作業内容
• A. カクテル紹介文について、次の各問に答えよ。
(i) このカクテルの名前は何からとられているか。
(ii) グラスの中の色合いは、どの色からどの色へと移り変わるか。
(iii) 味のメインとなっている材料は何か。
• B. カクテル紹介文のうち、「そして味。メインとなるパイナ」で始まり「練を増幅させてさえいるのだ。」で終わる部分を一字一句変えずに書き写せ。

本文
━━━━━━━━━━━━━━━━━━━━━━━━━━━━━━
静かに時を刻むほの暗い森の奥、百年もの間、ずっと眠り続けている美しい姫。
かの有名なグリム童話の一篇からその名をとったこのオリジナル・カクテルは、魔法にかけられたその夢見心地をそのままグラスに閉じこめたような一杯だ。
まず、深い碧からグリーン、そして透明と、グラデーションのかかった、その色合いがなんとも美しい。そしてグラスに口を寄せると、ボンベイ・サファイアのボタニカルと、瑞々しいフルーツのフレーバーが織り成す印象的な香りが鼻腔をくすぐる。
そして味。メインとなるパイナップルシロップのまろやかな口当たりと、サファイアのシャープな味わいの軽やかなハーモニーは、まさに清冽。アップルやレモン、そしてパインと、フルーティな味わいが素地となってはいるものの、それらが担うのは甘さではない。そのさっぱりとした酸味と爽快感は、サファイアのプレミアムジンならではの深みと洗練を増幅させてさえいるのだ。
━━━━━━━━━━━━━━━━━━━━━━━━━━━━━━
提供データ
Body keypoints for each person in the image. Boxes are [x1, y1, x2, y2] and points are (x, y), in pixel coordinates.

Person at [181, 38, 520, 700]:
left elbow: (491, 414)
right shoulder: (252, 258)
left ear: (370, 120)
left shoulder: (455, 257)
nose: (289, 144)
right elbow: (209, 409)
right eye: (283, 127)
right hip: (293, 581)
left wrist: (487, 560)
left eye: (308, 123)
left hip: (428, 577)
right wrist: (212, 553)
━━━━━━━━━━━━━━━━━━━━━━━━━━━━━━
解答一覧
• A.
(i) グリム童話の一篇
(ii) 深い碧からグリーン、そして透明へ
(iii) パイナップルシロップ

• B.
そして味。メインとなるパイナップルシロップのまろやかな口当たりと、サファイアのシャープな味わいの軽やかなハーモニーは、まさに清冽。アップルやレモン、そしてパインと、フルーティな味わいが素地となってはいるものの、それらが担うのは甘さではない。そのさっぱりとした酸味と爽快感は、サファイアのプレミアムジンならではの深みと洗練を増幅させてさえいるのだ。